One of the most controversial ways that behavior genetic research is being applied in the modern era is in the prediction of and determination of responsibility for criminal behavior. A court of law is an example of different, yet still concrete, goals - the defense wants to get the lightest sentence or a “not guilty” finding, while the prosecution typically seeks the most severe sentence available. The two sides are necessarily working with the same facts, yet are motivated to interpret them very differently.

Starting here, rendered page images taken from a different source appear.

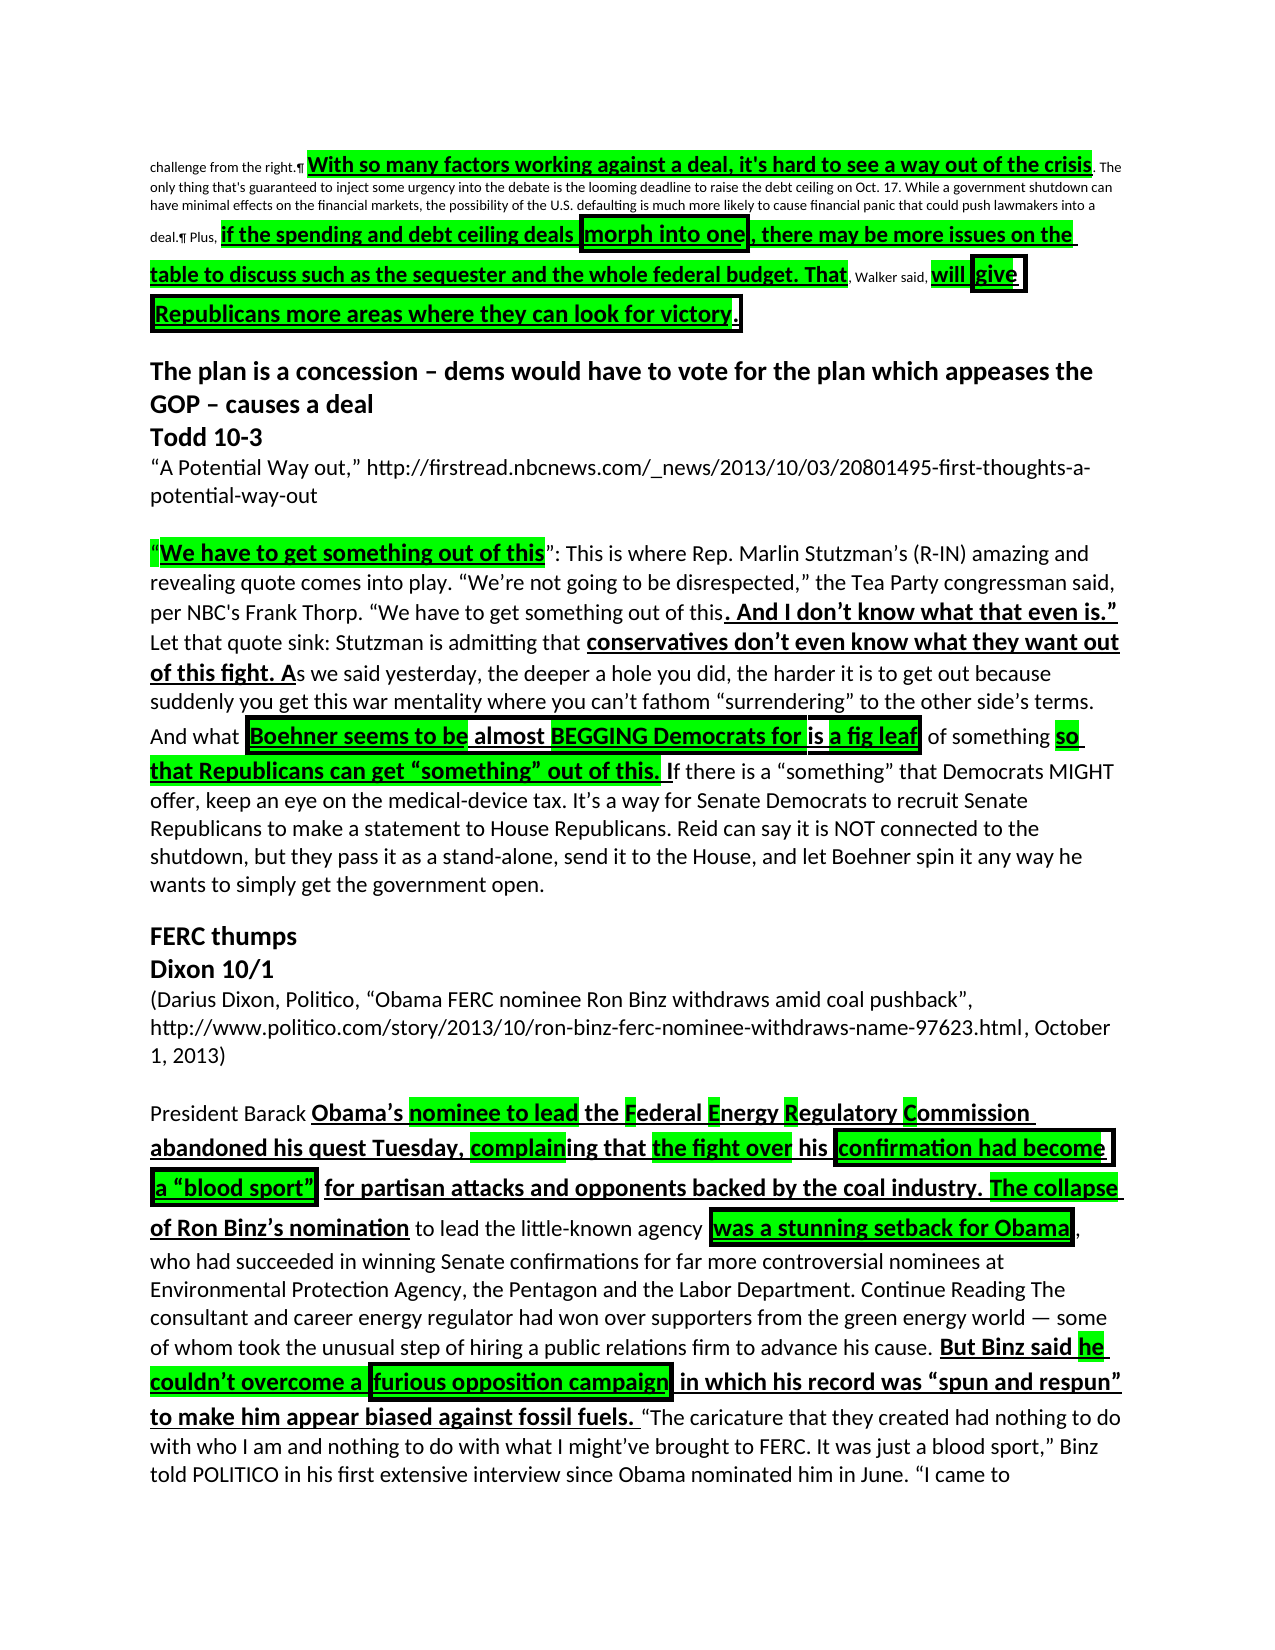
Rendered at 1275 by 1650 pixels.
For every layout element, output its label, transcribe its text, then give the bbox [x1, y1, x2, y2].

subtitle The plan is a concession – dems would have to vote for the plan which appeases the GOP – causes a deal [150, 354, 1125, 420]
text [150, 150, 1125, 333]
text “We have to get something out of this”: This is where Rep. Marlin Stutzman’s (R-IN) amazing and revealing quote comes into play. “We’re not going to be disrespected,” the Tea Party congressman said, per NBC's Frank Thorp. “We have to get something out of this. And I don’t know what that even is.” Let that quote sink: Stutzman is admitting that conservatives don’t even know what they want out of this fight. As we said yesterday, the deeper a hole you did, the harder it is to get out because suddenly you get this war mentality where you can’t fathom “surrendering” to the other side’s terms. And what Boehner seems to be almost BEGGING Democrats for is a fig leaf of something so that Republicans can get “something” out of this. If there is a “something” that Democrats MIGHT offer, keep an eye on the medical-device tax. It’s a way for Senate Democrats to recruit Senate Republicans to make a statement to House Republicans. Reid can say it is NOT connected to the shutdown, but they pass it as a stand-alone, send it to the House, and let Boehner spin it any way he wants to simply get the government open. [150, 537, 1125, 898]
subtitle FERC thumps [150, 919, 1125, 952]
text Todd 10-3 [150, 420, 1125, 453]
text (Darius Dixon, Politico, “Obama FERC nominee Ron Binz withdraws amid coal pushback”, http://www.politico.com/story/2013/10/ron-binz-ferc-nominee-withdraws-name-97623.html, October 1, 2013) [150, 985, 1125, 1069]
text Dixon 10/1 [150, 952, 1125, 985]
text “A Potential Way out,” http://firstread.nbcnews.com/_news/2013/10/03/20801495-first-thoughts-a-potential-way-out [150, 453, 1125, 509]
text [150, 1097, 1125, 1488]
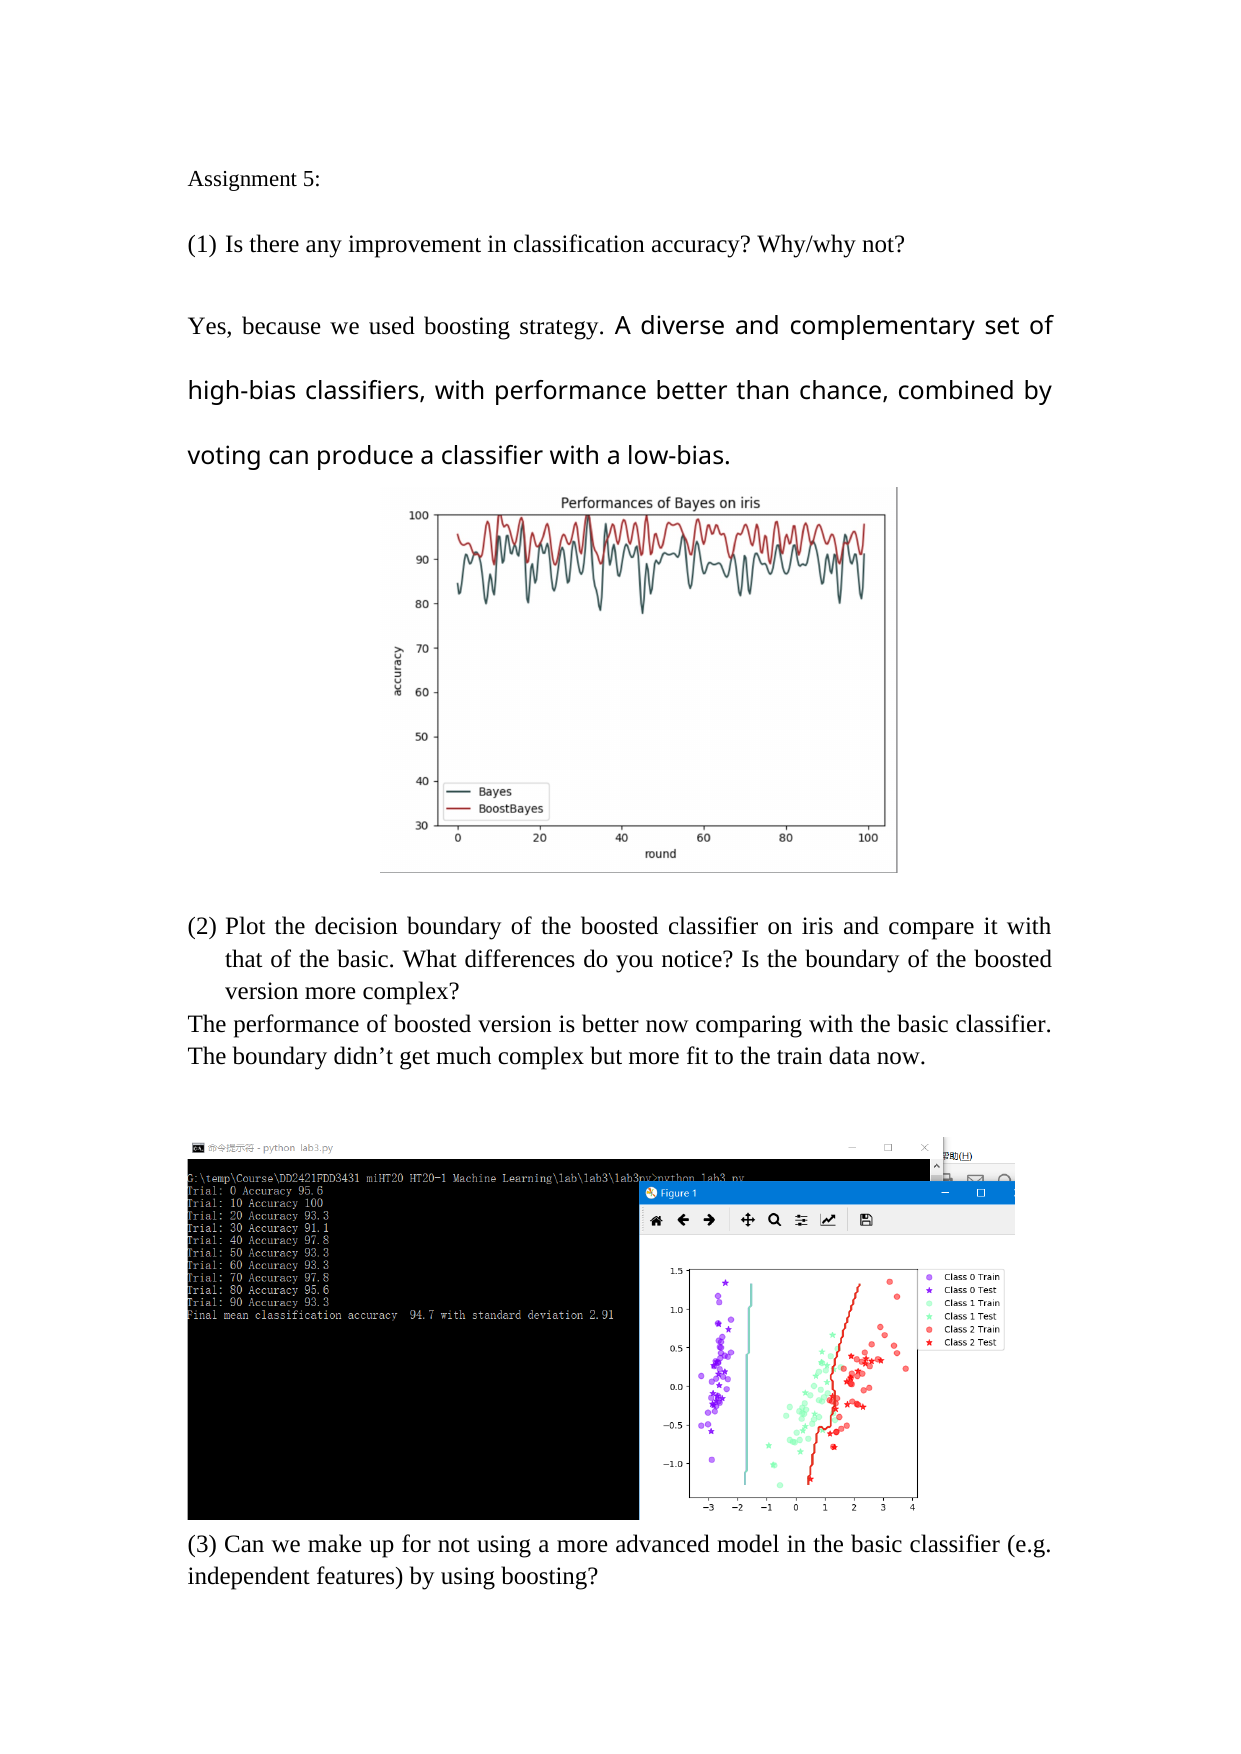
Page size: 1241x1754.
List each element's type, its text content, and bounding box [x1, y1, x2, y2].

text (3) Can we make up for not using a more advanced model in the basic classifier (e.g. independent features) by using boosting? [187, 1527, 1053, 1592]
list Plot the decision boundary of the boosted classifier on iris and compare it with that of the basic. What differences do you notice? Is the boundary of the boosted version more complex? [187, 909, 1053, 1007]
list Is there any improvement in classification accuracy? Why/why not? [187, 227, 1053, 259]
picture [380, 487, 898, 873]
picture [187, 1137, 1015, 1520]
text Assignment 5: [187, 162, 1053, 194]
text The performance of boosted version is better now comparing with the basic classifier. The boundary didn’t get much complex but more fit to the train data now. [187, 1007, 1053, 1072]
text Yes, because we used boosting strategy. A diverse and complementary set of high-bias classifiers, with performance better than chance, combined by voting can produce a classifier with a low-bias. [187, 292, 1053, 487]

  • Understand the recent history of the uses of behavior genetics research in legal settings.
  • Consider various societal and ethical implications of different interpretations of the same scientific information.

Participation Activities

  • Read & Discuss via Perusall: Berryessa Martinez-Martin & Allyse 2013 Ethical, legal and social issues surrounding research on genetic contributions to anti-social behavior. https://doi.org/10.1016/j.avb.2013.07.011
  • Read & Discuss via Perusall: McSwiggan Elger & Appelbaum 2017 The forensic use of behavioral genetics in criminal proceedings- Case ofthe MAOA-L genotype. https://doi.org/10.1016/j.ijlp.2016.09.005
  • Post an argument to the Legal Reasoning Discussion Forum
    • Imagine you are a legal researcher in the case of Tennessee v Waldroup (2010) (which was also discussed in the Week 2 Class Chat/Lecture on MAOA; recording available in Moodle).
    • You may choose to be a member of the PROSECUTION or the DEFENSE. (If you don’t have a preference, flip a coin: heads is Prosecution, tails is Defense. If you don’t have a physical coin, type “flip a coin” into google.)
    • Then, choose one of three options to post or respond to in-character:
      • For your chosen side (PROSECUTION or DEFENSE), respond to one of the two available prompts below (threads started by Jaime), OR
      • Head over to one of the prompt threads for the OTHER side and RESPOND to one post there, staying in-character as a researcher for the opposing side, OR
      • Respond to one instance of the OTHER side responding to YOUR side (e.g. if you’re the defense, post a response to a prosecutor responding to an original defense-side post).
  • Journal Response: Aggression GWAS press release
    • Write and post a short press release for an imaginary future study on the genetics of aggression, addressing how such information could or should be used in a legal setting.
    • Imagine it is the future and you have just completed the largest ever study of the genetics of aggression* (either a twin-heritability study or a GWAS, your choice).
    • Write a short (no more than 500 words) press release for your paper. It should include information on the method (a brief, layperson-friendly description), your sample (as large and with whatever demographic characteristics you would like), your phenotype operationalization (how did you define ‘aggression’?), and the primary results. All of this information will be completely made up, but must conform to what we would expect given the themes that emerge across phenotypes (e.g. everything is somewhat but not completely heritable, many genes of small effect, etc.).
    • At the end, briefly (in 2-3 sentences) address how this information could, and whether it should, be used in the context of the criminal justice system. That is, if you were to be called as an “expert witness” in a murder trial (such as Tennessee v Waldroup (2010), which was also discussed in the Week 2 Class Chat/Lecture on MAOA; recording available in Moodle) on the basis of your just-published-imaginary-paper and expertise in the genetics of aggression, what would you say?
    • Imaginary paper citation: Your-Last-Name, et al. (2025). The genetics of aggression. The Journal of Imaginary Studies, 1(1), 1-10.